_Testo selezionato:_
--

La vittoria del sì al referendum sarebbe la vittoria dei sovranisti

10 settembre 2020

Se vincesse il sì e si andasse al voto con il Rosatellum, l’attuale legge elettorale, i “sovranisti” farebbero cappotto in tutti i collegi (vastissimi) e potrebbero eleggere un Presidente della Repubblica sovranista, la Corte Costituzionale e, soprattutto, avrebbero i numeri per modificare, da soli, la Costituzione

di Alessio Lattuca

Contraddizioni e trasformismo sul taglio dei parlamentari sono emersi in tutta la loro evidenza. Anche chi si era ripetutamente schierato contro il taglio dei parlamentari, dovendo scendere a compromesso con gli alleati di governo, ha accettato un tale pasticcio. L’equivoco che registra l’inutilità del referendum del 20 e 21 Settembre è venuto fuori in tutta la sua drammaticità, allorché il segretario del PD, Nicola Zingaretti, ha raccolto e fatta sua la proposta di Luciano Violante, secondo la quale a seguito della consultazione si renderà necessaria la raccolta di firme per una proposta costituzionale di iniziativa popolare diretta a superare il bicameralismo perfetto e non solo.

L’illusione di cambiamento e le modalità dell’indizione hanno reso visibile ai più come la leadership abbia scelto scorciatoie di carattere populista, nella formulazione della domanda e nella chiara indicazione del voto, tutte questioni che danno il senso dell’equivoco.

--

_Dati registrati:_
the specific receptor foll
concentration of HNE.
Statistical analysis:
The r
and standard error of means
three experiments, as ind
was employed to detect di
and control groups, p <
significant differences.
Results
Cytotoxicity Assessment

--

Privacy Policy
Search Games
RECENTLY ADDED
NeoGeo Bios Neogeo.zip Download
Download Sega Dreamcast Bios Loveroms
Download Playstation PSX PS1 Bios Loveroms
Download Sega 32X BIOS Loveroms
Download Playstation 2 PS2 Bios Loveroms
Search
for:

--

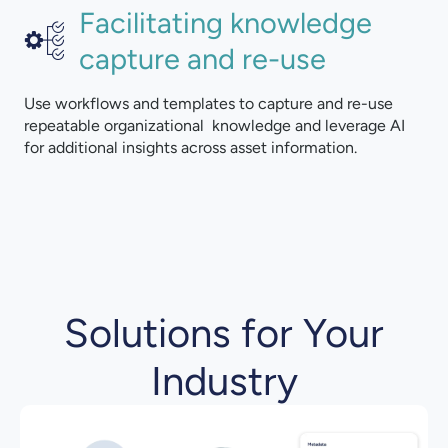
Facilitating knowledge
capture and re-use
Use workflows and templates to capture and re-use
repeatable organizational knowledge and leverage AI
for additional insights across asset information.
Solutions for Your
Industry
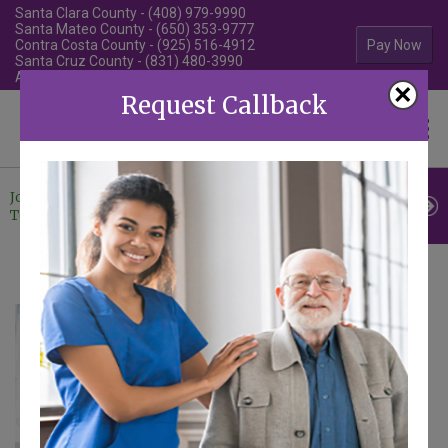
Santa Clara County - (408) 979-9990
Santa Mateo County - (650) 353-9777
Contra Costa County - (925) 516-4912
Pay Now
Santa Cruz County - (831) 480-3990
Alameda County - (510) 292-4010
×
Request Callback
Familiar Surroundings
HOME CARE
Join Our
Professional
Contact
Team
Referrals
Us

--

_Istruzioni:_
a) Elenca ciò che, secondo l'articolo sul referendum, i sovranisti potrebbero fare se vincesse il sì e si votasse con il Rosatellum.
b) Prosegui l'articolo sul referendum per il taglio dei parlamentari dopo l'ultima frase riportata.

_Risposte:_
a)
- Fare cappotto in tutti i collegi.
- Eleggere un Presidente della Repubblica sovranista.
- Eleggere la Corte Costituzionale.
- Modificare da soli la Costituzione.

b)
Intanto, esistono altri motivi che spingono a essere preoccupati e contrari: infatti se vincesse il “sì” il Paese si troverebbe di fronte a una nuova Costituzione e il Parlamento sarebbe delegittimato. Si realizzerebbe un pericoloso controsenso, a cui la politica del sì assegna poco peso: in sostanza, non si può “mantenere” per due anni un Parlamento che, secondo la nuova Costituzione, sarebbe composto in modo completamente diverso. Inoltre se vincesse il sì e si andasse al voto con il Rosatellum, l’attuale legge elettorale, i “sovranisti” farebbero cappotto in tutti i collegi (vastissimi) e potrebbero eleggere un Presidente della Repubblica sovranista, la Corte Costituzionale e, soprattutto, avrebbero i numeri per modificare, da soli, la Costituzione.

Il ceto politico, piuttosto che impegnarsi su sviluppo, lavoro, scuola, o su come impegnare il Recovery Found, sull’urgenza di destinare i fondi del Mes alla medicina territoriale, alambicca e perde prezioso tempo, e non considera le scadenze.

Il Recovery Fund è qualcosa di troppo importante per farselo sfuggire. Non basta presentare buoni progetti: serve una certo grado di coesione politica.
Recovery Fund è un’opportunità importante per pianificare investimenti volti a modernizzare il Paese e accompagnarlo verso obiettivi di transizione energetica e digitale che erano già necessari e di cui la pandemia ha solo accelerato l’urgenza. Per presentare un piano serve uno sforzo collettivo e coerente a cui devono prendere parte anche le aziende private, oltre quelle a partecipazione statale.

Occorre trasformare tecnologie e infrastrutture, sfruttando le possibilità di filiera. La vera sfida ora è diventare protagonisti di innovazione e sviluppo tecnologico.

In buona sostanza, serve predisporre un salto di scala indispensabile per l’industria nazionale, la quale potrà superare le note difficoltà e i ritardi e accelerare nell’introdurre innovazioni durature.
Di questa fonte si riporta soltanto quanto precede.